To do: Return the exact lines spanning from the line with "wrist: (146, 166)" through the last line of the entries, boundaries included, and no others.

═══ Data shown

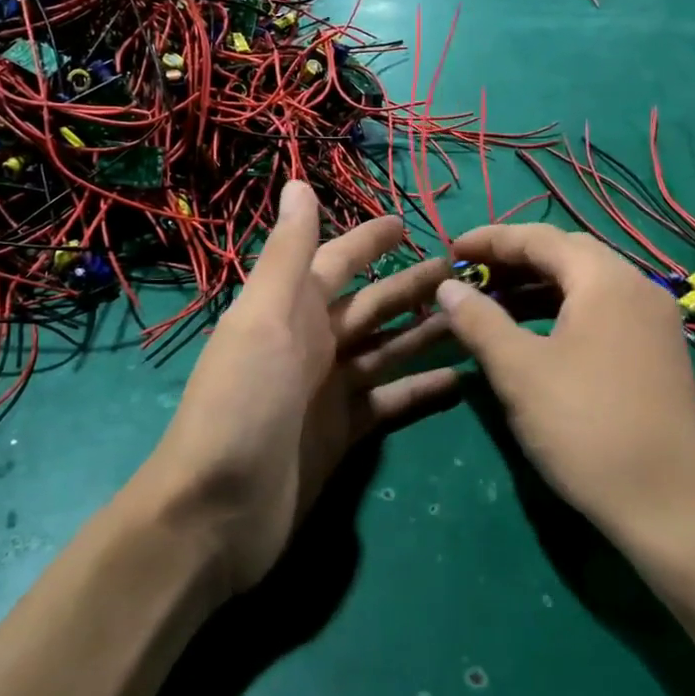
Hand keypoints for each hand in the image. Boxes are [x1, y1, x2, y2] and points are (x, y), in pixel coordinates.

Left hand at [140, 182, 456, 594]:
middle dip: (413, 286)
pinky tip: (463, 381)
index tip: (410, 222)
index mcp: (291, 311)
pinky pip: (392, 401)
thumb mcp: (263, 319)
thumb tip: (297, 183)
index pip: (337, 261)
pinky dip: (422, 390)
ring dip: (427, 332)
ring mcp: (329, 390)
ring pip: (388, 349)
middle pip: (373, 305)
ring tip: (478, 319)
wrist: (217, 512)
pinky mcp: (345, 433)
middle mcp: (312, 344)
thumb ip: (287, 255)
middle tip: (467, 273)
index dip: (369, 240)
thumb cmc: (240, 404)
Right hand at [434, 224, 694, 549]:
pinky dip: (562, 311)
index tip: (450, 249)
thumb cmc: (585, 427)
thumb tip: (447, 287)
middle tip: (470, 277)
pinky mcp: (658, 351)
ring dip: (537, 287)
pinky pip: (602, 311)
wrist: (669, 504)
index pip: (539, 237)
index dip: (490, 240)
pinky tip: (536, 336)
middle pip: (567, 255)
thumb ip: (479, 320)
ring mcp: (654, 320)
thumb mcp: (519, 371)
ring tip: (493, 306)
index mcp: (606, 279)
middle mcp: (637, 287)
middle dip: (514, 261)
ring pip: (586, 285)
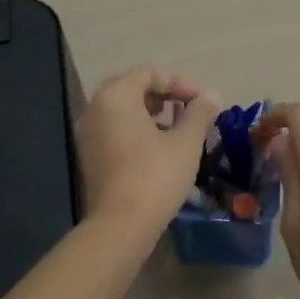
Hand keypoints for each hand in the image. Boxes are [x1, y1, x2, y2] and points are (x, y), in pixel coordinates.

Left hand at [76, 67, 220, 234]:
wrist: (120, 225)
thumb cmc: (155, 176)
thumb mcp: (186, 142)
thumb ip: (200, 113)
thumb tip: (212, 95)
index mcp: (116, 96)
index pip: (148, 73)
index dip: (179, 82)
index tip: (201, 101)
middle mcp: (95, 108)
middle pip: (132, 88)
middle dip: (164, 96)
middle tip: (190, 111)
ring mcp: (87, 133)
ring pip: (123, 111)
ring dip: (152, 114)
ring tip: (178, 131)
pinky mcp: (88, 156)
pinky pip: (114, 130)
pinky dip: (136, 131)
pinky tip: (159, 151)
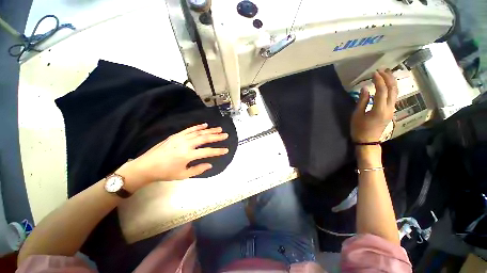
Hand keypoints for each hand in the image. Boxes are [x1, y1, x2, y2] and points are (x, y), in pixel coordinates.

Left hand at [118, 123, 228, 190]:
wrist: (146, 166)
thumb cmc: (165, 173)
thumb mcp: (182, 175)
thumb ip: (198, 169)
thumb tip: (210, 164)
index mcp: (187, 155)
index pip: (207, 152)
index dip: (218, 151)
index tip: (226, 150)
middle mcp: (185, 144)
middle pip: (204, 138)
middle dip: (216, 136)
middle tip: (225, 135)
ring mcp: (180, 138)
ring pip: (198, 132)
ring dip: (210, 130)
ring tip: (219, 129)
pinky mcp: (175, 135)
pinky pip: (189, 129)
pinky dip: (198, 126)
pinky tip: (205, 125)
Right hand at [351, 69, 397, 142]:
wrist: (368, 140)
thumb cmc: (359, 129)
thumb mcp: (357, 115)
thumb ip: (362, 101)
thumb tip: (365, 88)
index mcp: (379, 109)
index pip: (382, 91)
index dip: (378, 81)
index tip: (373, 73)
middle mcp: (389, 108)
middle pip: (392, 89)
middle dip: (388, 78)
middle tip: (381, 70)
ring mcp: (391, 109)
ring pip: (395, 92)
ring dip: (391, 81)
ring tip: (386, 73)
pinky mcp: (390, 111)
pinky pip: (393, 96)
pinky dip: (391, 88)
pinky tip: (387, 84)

══════

Written response:
wrist: (146, 166)
thumb cmc: (165, 173)
thumb mcp: (182, 175)
thumb ip: (198, 169)
thumb tip: (210, 164)
index mcp: (187, 155)
index pip: (207, 152)
index dip: (218, 151)
index tip: (226, 150)
middle mcp: (185, 144)
middle pip: (204, 138)
middle dip: (216, 136)
middle tip: (225, 135)
ring mcp: (180, 138)
ring pip: (198, 132)
ring dip: (210, 130)
ring tip: (219, 129)
pinky mcp: (175, 135)
pinky pip: (189, 129)
pinky dip: (198, 126)
pinky tip: (205, 125)
Right hand at [351, 69, 397, 142]:
wrist: (368, 140)
thumb cmc: (359, 129)
thumb mcp: (357, 115)
thumb ip: (362, 101)
thumb tip: (365, 88)
index mcp: (379, 109)
index pip: (382, 91)
index dip: (378, 81)
index tip: (373, 73)
middle mcp: (389, 108)
middle pip: (392, 89)
middle dip: (388, 78)
middle tip: (381, 70)
ring mcp: (391, 109)
ring pip: (395, 92)
ring dip: (391, 81)
ring tip: (386, 73)
pinky mcp: (390, 111)
pinky pip: (393, 96)
pinky dip: (391, 88)
pinky tip: (387, 84)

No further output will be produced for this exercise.